Apart from the traditional discussion of policy and planning, Clinton lets the reader see her softer side.  Whether it is to improve her image as a presidential candidate or not her she is able to integrate personal moments into her narrative.  Her emotions related to her daughter Chelsea’s marriage and her moniker “M.O.T.B,” short for mother of the bride while negotiating with the Chinese is revealing.  Her feelings dealing with Chelsea’s pregnancy and her new role as a grandmother are very heartening.  She talks about her own honeymoon a number of times and refers to her husband as her best friend. Her emphasis on the role of woman in diplomacy is important as she argues that women pursue a different approach than men and are less likely to employ the military in solving crises.  Clinton has an excellent chapter on the role of the environment and its relation to current economic issues and the health of future generations is well put.  Pundits search for differences with President Obama, but in large part they agreed on policy and when disagreements took place her views were aired and any issues going back to the 2008 presidential campaign were easily overcome.  If she strongly disagreed with policy she had no difficulty in saying so, i.e.; when asked to attack Sarah Palin during the 2008 campaign she refused arguing she would not criticize a woman for trying to attract women voters.  Clinton, unlike other politicians admitted her vote to support the war in Iraq was wrong and she realizes how that war has hurt the United States, particularly with events in Iraq as of this writing.
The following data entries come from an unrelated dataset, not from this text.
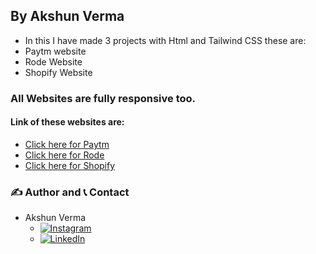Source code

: ## By Akshun Verma
- In this I have made 3 projects with Html and Tailwind CSS these are: 
- Paytm website 
- Rode Website
- Shopify Website

### All Websites are fully responsive too. 

#### Link of these websites are: 
- [Click here for Paytm](https://paytm-aivy45.netlify.app/)
- [Click here for Rode](https://rode-aivy-ineuron.netlify.app/)
- [Click here for Shopify](https://shopify-aivy-3945.netlify.app/#top)

### ✍️ Author and 📞 Contact
- Akshun Verma
   - [![Instagram](https://img.shields.io/badge/Instagram-0A66C2?style=for-the-badge&logo=instagram&logoColor=white)](https://www.instagram.com/akshunn_3945/)
   - [![LinkedIn](https://img.shields.io/badge/-LinkedIn-blue)](https://www.linkedin.com/in/akshun-verma-98110b214/)
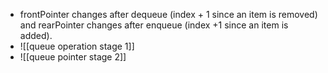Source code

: - frontPointer changes after dequeue (index + 1 since an item is removed) and rearPointer changes after enqueue (index +1 since an item is added).
- ![[queue operation stage 1]]
- ![[queue pointer stage 2]]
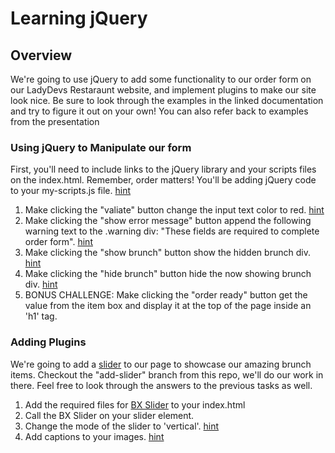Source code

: # Learning jQuery

## Overview

We're going to use jQuery to add some functionality to our order form on our LadyDevs Restaraunt website, and implement plugins to make our site look nice. Be sure to look through the examples in the linked documentation and try to figure it out on your own! You can also refer back to examples from the presentation

### Using jQuery to Manipulate our form


First, you'll need to include links to the jQuery library and your scripts files on the index.html. Remember, order matters! You'll be adding jQuery code to your my-scripts.js file. 
[hint](https://api.jquery.com/ready/)


1. Make clicking the "valiate" button change the input text color to red. [hint](http://api.jquery.com/css/)
2. Make clicking the "show error message" button append the following warning text to the .warning div: "These fields are required to complete order form". [hint](http://api.jquery.com/append/)
3. Make clicking the "show brunch" button show the hidden brunch div. [hint](http://api.jquery.com/show/)
4. Make clicking the "hide brunch" button hide the now showing brunch div. [hint](http://api.jquery.com/hide/)
5. BONUS CHALLENGE: Make clicking the "order ready" button get the value from the item box and display it at the top of the page inside an 'h1' tag. 

### Adding Plugins

We're going to add a [slider](http://bxslider.com/) to our page to showcase our amazing brunch items. Checkout the "add-slider" branch from this repo, we'll do our work in there. Feel free to look through the answers to the previous tasks as well. 

1. Add the required files for [BX Slider](http://bxslider.com/) to your index.html
2. Call the BX Slider on your slider element. 
3. Change the mode of the slider to 'vertical'. [hint](http://bxslider.com/examples/vertical-slideshow)
4. Add captions to your images. [hint](http://bxslider.com/options)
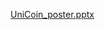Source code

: [UniCoin_poster.pptx](https://github.com/CSC493-Computing-Design-Practicum/2023-fall-project-JoyMirembe/files/13587305/UniCoin_poster.pptx)
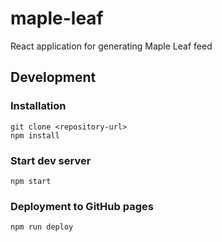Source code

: # maple-leaf
React application for generating Maple Leaf feed

## Development

### Installation
    git clone <repository-url>
    npm install

### Start dev server
    npm start

### Deployment to GitHub pages
    npm run deploy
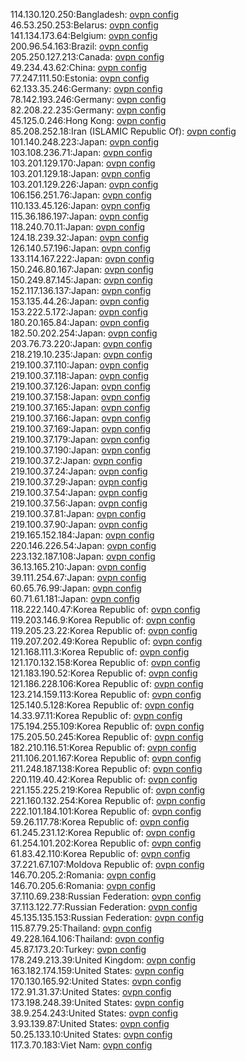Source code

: 114.130.120.250:Bangladesh: [ovpn config](vpn/114_130_120_250.ovpn)  
46.53.250.253:Belarus: [ovpn config](vpn/46_53_250_253.ovpn)  
141.134.173.64:Belgium: [ovpn config](vpn/141_134_173_64.ovpn)  
200.96.54.163:Brazil: [ovpn config](vpn/200_96_54_163.ovpn)  
205.250.127.213:Canada: [ovpn config](vpn/205_250_127_213.ovpn)  
49.234.43.62:China: [ovpn config](vpn/49_234_43_62.ovpn)  
77.247.111.50:Estonia: [ovpn config](vpn/77_247_111_50.ovpn)  
62.133.35.246:Germany: [ovpn config](vpn/62_133_35_246.ovpn)  
78.142.193.246:Germany: [ovpn config](vpn/78_142_193_246.ovpn)  
82.208.22.235:Germany: [ovpn config](vpn/82_208_22_235.ovpn)  
45.125.0.246:Hong Kong: [ovpn config](vpn/45_125_0_246.ovpn)  
85.208.252.18:Iran (ISLAMIC Republic Of): [ovpn config](vpn/85_208_252_18.ovpn)  
101.140.248.223:Japan: [ovpn config](vpn/101_140_248_223.ovpn)  
103.108.236.71:Japan: [ovpn config](vpn/103_108_236_71.ovpn)  
103.201.129.170:Japan: [ovpn config](vpn/103_201_129_170.ovpn)  
103.201.129.18:Japan: [ovpn config](vpn/103_201_129_18.ovpn)  
103.201.129.226:Japan: [ovpn config](vpn/103_201_129_226.ovpn)  
106.156.251.76:Japan: [ovpn config](vpn/106_156_251_76.ovpn)  
110.133.45.126:Japan: [ovpn config](vpn/110_133_45_126.ovpn)  
115.36.186.197:Japan: [ovpn config](vpn/115_36_186_197.ovpn)  
118.240.70.11:Japan: [ovpn config](vpn/118_240_70_11.ovpn)  
124.18.239.32:Japan: [ovpn config](vpn/124_18_239_32.ovpn)  
126.140.57.196:Japan: [ovpn config](vpn/126_140_57_196.ovpn)  
133.114.167.222:Japan: [ovpn config](vpn/133_114_167_222.ovpn)  
150.246.80.167:Japan: [ovpn config](vpn/150_246_80_167.ovpn)  
150.249.87.145:Japan: [ovpn config](vpn/150_249_87_145.ovpn)  
152.117.136.137:Japan: [ovpn config](vpn/152_117_136_137.ovpn)  
153.135.44.26:Japan: [ovpn config](vpn/153_135_44_26.ovpn)  
153.222.5.172:Japan: [ovpn config](vpn/153_222_5_172.ovpn)  
180.20.165.84:Japan: [ovpn config](vpn/180_20_165_84.ovpn)  
182.50.202.254:Japan: [ovpn config](vpn/182_50_202_254.ovpn)  
203.76.73.220:Japan: [ovpn config](vpn/203_76_73_220.ovpn)  
218.219.10.235:Japan: [ovpn config](vpn/218_219_10_235.ovpn)  
219.100.37.110:Japan: [ovpn config](vpn/219_100_37_110.ovpn)  
219.100.37.118:Japan: [ovpn config](vpn/219_100_37_118.ovpn)  
219.100.37.126:Japan: [ovpn config](vpn/219_100_37_126.ovpn)  
219.100.37.158:Japan: [ovpn config](vpn/219_100_37_158.ovpn)  
219.100.37.165:Japan: [ovpn config](vpn/219_100_37_165.ovpn)  
219.100.37.166:Japan: [ovpn config](vpn/219_100_37_166.ovpn)  
219.100.37.169:Japan: [ovpn config](vpn/219_100_37_169.ovpn)  
219.100.37.179:Japan: [ovpn config](vpn/219_100_37_179.ovpn)  
219.100.37.190:Japan: [ovpn config](vpn/219_100_37_190.ovpn)  
219.100.37.2:Japan: [ovpn config](vpn/219_100_37_2.ovpn)  
219.100.37.24:Japan: [ovpn config](vpn/219_100_37_24.ovpn)  
219.100.37.29:Japan: [ovpn config](vpn/219_100_37_29.ovpn)  
219.100.37.54:Japan: [ovpn config](vpn/219_100_37_54.ovpn)  
219.100.37.56:Japan: [ovpn config](vpn/219_100_37_56.ovpn)  
219.100.37.81:Japan: [ovpn config](vpn/219_100_37_81.ovpn)  
219.100.37.90:Japan: [ovpn config](vpn/219_100_37_90.ovpn)  
219.165.152.184:Japan: [ovpn config](vpn/219_165_152_184.ovpn)  
220.146.226.54:Japan: [ovpn config](vpn/220_146_226_54.ovpn)  
223.132.187.108:Japan: [ovpn config](vpn/223_132_187_108.ovpn)  
36.13.165.210:Japan: [ovpn config](vpn/36_13_165_210.ovpn)  
39.111.254.67:Japan: [ovpn config](vpn/39_111_254_67.ovpn)  
60.65.76.99:Japan: [ovpn config](vpn/60_65_76_99.ovpn)  
60.71.61.181:Japan: [ovpn config](vpn/60_71_61_181.ovpn)  
118.222.140.47:Korea Republic of: [ovpn config](vpn/118_222_140_47.ovpn)  
119.203.146.9:Korea Republic of: [ovpn config](vpn/119_203_146_9.ovpn)  
119.205.23.22:Korea Republic of: [ovpn config](vpn/119_205_23_22.ovpn)  
119.207.202.49:Korea Republic of: [ovpn config](vpn/119_207_202_49.ovpn)  
121.168.111.3:Korea Republic of: [ovpn config](vpn/121_168_111_3.ovpn)  
121.170.132.158:Korea Republic of: [ovpn config](vpn/121_170_132_158.ovpn)  
121.183.190.52:Korea Republic of: [ovpn config](vpn/121_183_190_52.ovpn)  
121.186.228.106:Korea Republic of: [ovpn config](vpn/121_186_228_106.ovpn)  
123.214.159.113:Korea Republic of: [ovpn config](vpn/123_214_159_113.ovpn)  
125.140.5.128:Korea Republic of: [ovpn config](vpn/125_140_5_128.ovpn)  
14.33.97.11:Korea Republic of: [ovpn config](vpn/14_33_97_11.ovpn)  
175.194.255.109:Korea Republic of: [ovpn config](vpn/175_194_255_109.ovpn)  
175.205.50.245:Korea Republic of: [ovpn config](vpn/175_205_50_245.ovpn)  
182.210.116.51:Korea Republic of: [ovpn config](vpn/182_210_116_51.ovpn)  
211.106.201.167:Korea Republic of: [ovpn config](vpn/211_106_201_167.ovpn)  
211.248.187.138:Korea Republic of: [ovpn config](vpn/211_248_187_138.ovpn)  
220.119.40.42:Korea Republic of: [ovpn config](vpn/220_119_40_42.ovpn)  
221.155.225.219:Korea Republic of: [ovpn config](vpn/221_155_225_219.ovpn)  
221.160.132.254:Korea Republic of: [ovpn config](vpn/221_160_132_254.ovpn)  
222.101.184.101:Korea Republic of: [ovpn config](vpn/222_101_184_101.ovpn)  
59.26.117.78:Korea Republic of: [ovpn config](vpn/59_26_117_78.ovpn)  
61.245.231.12:Korea Republic of: [ovpn config](vpn/61_245_231_12.ovpn)  
61.254.101.202:Korea Republic of: [ovpn config](vpn/61_254_101_202.ovpn)  
61.83.42.110:Korea Republic of: [ovpn config](vpn/61_83_42_110.ovpn)  
37.221.67.107:Moldova Republic of: [ovpn config](vpn/37_221_67_107.ovpn)  
146.70.205.2:Romania: [ovpn config](vpn/146_70_205_2.ovpn)  
146.70.205.6:Romania: [ovpn config](vpn/146_70_205_6.ovpn)  
37.110.69.238:Russian Federation: [ovpn config](vpn/37_110_69_238.ovpn)  
37.113.122.77:Russian Federation: [ovpn config](vpn/37_113_122_77.ovpn)  
45.135.135.153:Russian Federation: [ovpn config](vpn/45_135_135_153.ovpn)  
115.87.79.25:Thailand: [ovpn config](vpn/115_87_79_25.ovpn)  
49.228.164.106:Thailand: [ovpn config](vpn/49_228_164_106.ovpn)  
45.87.173.20:Turkey: [ovpn config](vpn/45_87_173_20.ovpn)  
178.249.213.39:United Kingdom: [ovpn config](vpn/178_249_213_39.ovpn)  
163.182.174.159:United States: [ovpn config](vpn/163_182_174_159.ovpn)  
170.130.165.92:United States: [ovpn config](vpn/170_130_165_92.ovpn)  
172.91.31.37:United States: [ovpn config](vpn/172_91_31_37.ovpn)  
173.198.248.39:United States: [ovpn config](vpn/173_198_248_39.ovpn)  
38.9.254.243:United States: [ovpn config](vpn/38_9_254_243.ovpn)  
3.93.139.87:United States: [ovpn config](vpn/3_93_139_87.ovpn)  
50.25.133.10:United States: [ovpn config](vpn/50_25_133_10.ovpn)  
117.3.70.183:Viet Nam: [ovpn config](vpn/117_3_70_183.ovpn)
(Chelsea Clinton’s wedding Photo!)

If one reads HARD CHOICES you should come to the conclusion that Clinton has wide-ranging experience on national security and foreign policy issues, however, if one followed the news carefully during her time at the State Department there is very little that is new in the book.  If you are interested in a female perspective on world events during her tenure as Secretary of State, the book will come across as fascinating and informative and will provide you with the background for events, explain why certain policies were pursued, and suggest what might occur in the future.